なんか、どこかで同じような色の真珠を見たことがあったような気がします。
けれど、モッチが顔の前に飛んできて、ナゴーンのお花で作ったはちみつ玉を次々に見せてくれているうちに、真珠のことは忘れてしまいました。
「こんな風に、バルデーシュとナゴーンを行き来出来る日が来るとは……」
船首近くで風に耳を揺らしながら食いしん坊さんがつぶやきます。
グートがお父さんのことを静かに見上げました。
「かつて、お父さんが生まれるずっと前にね、ノラウサギはとても数が少なくなったことがあったんだ。人間同士の争いのために。こんな風に、国同士を平和に行き来できる事を知ったら、あの頃消えたノラウサギたちは……もし、知ることが出来たなら……」
最後は潮風の中で消えるようなつぶやきでしたが、グートは最後まで静かに聞いていました。
食いしん坊さんの肩にそっと優しく前足が置かれます。食いしん坊さんが振り向くと、眠ってしまったマシルを抱っこして、ドンちゃん立っていました。そのままそっと食いしん坊さんに寄り添います。

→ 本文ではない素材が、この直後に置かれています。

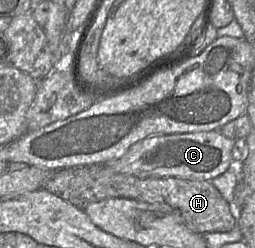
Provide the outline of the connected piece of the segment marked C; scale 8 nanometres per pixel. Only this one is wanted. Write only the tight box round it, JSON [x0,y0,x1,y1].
[103,131,235,181]

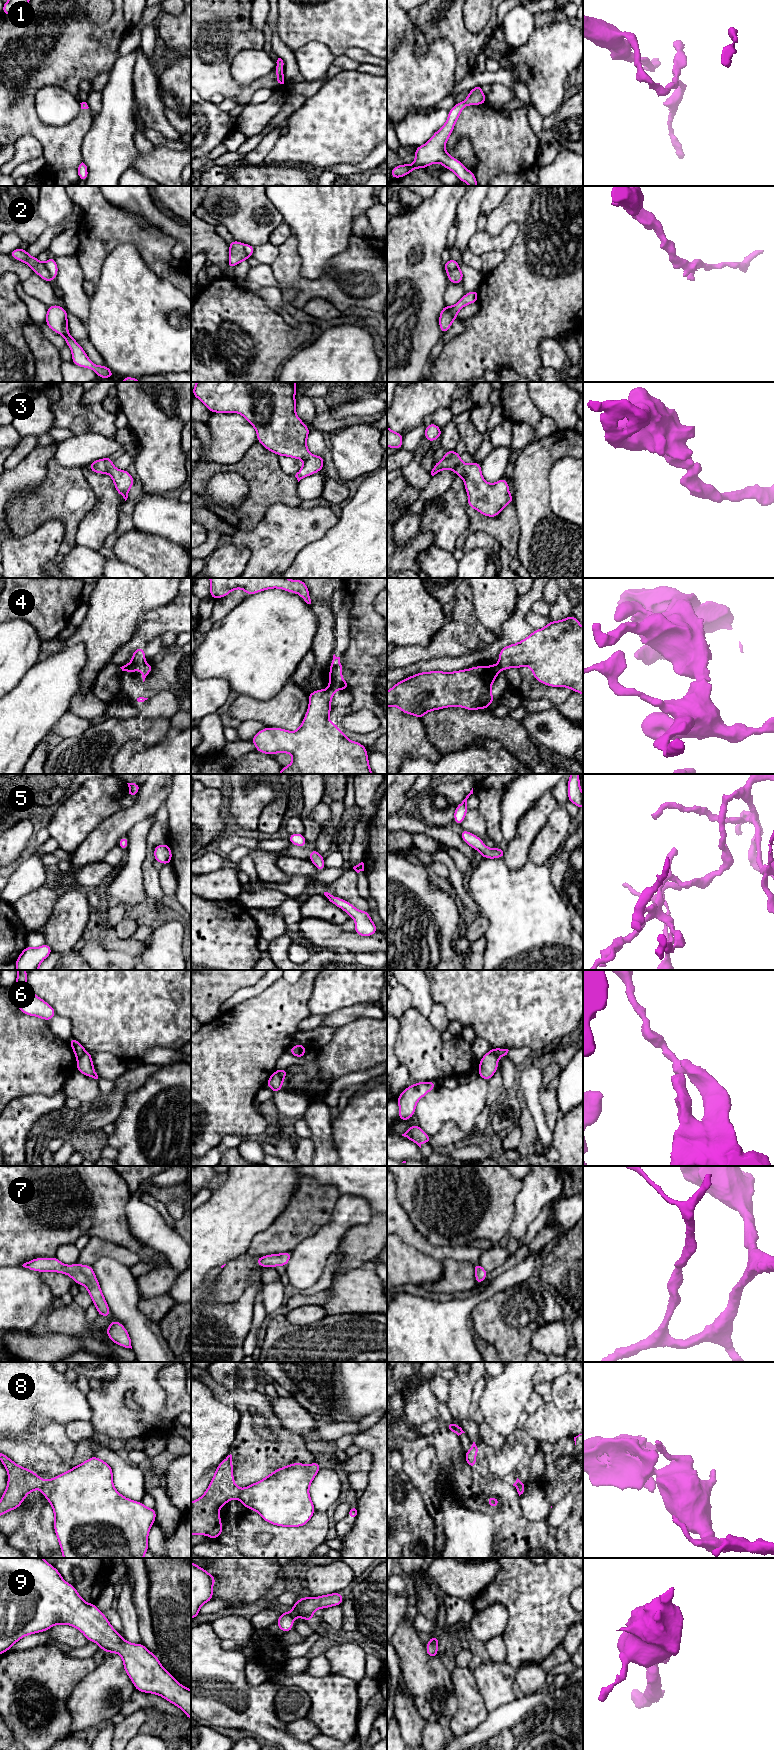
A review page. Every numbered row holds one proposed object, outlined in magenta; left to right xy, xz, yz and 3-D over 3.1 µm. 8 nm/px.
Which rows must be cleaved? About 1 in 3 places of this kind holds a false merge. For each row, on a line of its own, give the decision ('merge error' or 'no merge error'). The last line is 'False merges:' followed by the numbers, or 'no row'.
1: no merge error
2: merge error
3: no merge error
4: merge error
5: no merge error
6: merge error
7: no merge error
8: merge error
9: no merge error
False merges: 2, 4, 6, 8

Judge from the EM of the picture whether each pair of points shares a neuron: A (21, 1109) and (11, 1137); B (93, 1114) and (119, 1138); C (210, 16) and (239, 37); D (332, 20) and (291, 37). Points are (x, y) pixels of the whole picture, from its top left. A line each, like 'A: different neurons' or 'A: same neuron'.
A: same neuron
B: different neurons
C: same neuron
D: same neuron

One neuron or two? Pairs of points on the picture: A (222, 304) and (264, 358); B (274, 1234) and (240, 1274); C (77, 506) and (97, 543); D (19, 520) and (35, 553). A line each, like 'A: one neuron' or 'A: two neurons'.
A: one neuron
B: one neuron
C: two neurons
D: two neurons

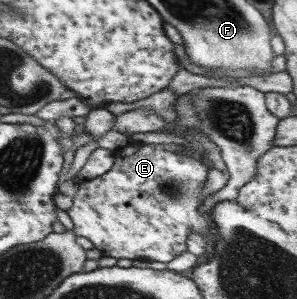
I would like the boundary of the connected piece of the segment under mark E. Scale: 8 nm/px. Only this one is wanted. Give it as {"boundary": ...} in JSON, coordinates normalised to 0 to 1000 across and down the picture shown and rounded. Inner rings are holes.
{"boundary":[[[522,482],[401,495],[387,508],[387,532],[377,565],[340,592],[269,602],[242,692],[226,702],[246,739],[246,776],[256,786],[303,799],[316,826],[350,856],[566,880],[633,833],[640,779],[660,776],[684,789],[700,779],[700,766],[663,763],[700,759],[694,732],[673,726],[673,712],[653,712],[687,672],[680,625],[700,592],[694,552],[680,552],[646,525],[626,525],[626,508],[616,518],[593,518],[579,505],[559,505],[545,485]]]}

「アマダ女王の言葉、信じましょう。そして、私たちも忘れないようにしましょう。これまでのことも、今日のことも」
寄り添う一家を後ろから眺めながら、黒ドラちゃんはいつかのアマダ女王の言葉を思い出していました。
『手元にある宝をおろそかにしていたのは、私も同じ』
今回もらったたくさんのお土産。それはもちろんお宝です。
でも、本当に大切なものって、もっと他にあるのかも。ひょっとしたら、気づかないうちに手に入れたものの中に、本当の宝物はあるのかも。
かつては行き来が出来なかった、バルデーシュとナゴーン。
ラウザーがこっそり助けたおじいちゃんや漁師さんたち。
黒ドラちゃんたちを歓迎して、打ちあげられたたくさんの花火。
カモミラ王太子妃が、願いとともにメル王女に贈ったニクマーンこけし。
そういう事が、当たり前のように行える日々こそが――――
海の中で魔石が光りました。
黒ドラちゃんたちの乗る船が、バルデーシュに着いたのです。
たくさんの『宝物』が待つ場所に。
「ただいま~!」
黒ドラちゃんは大きく声を上げると、元気に羽ばたいて船を降りました。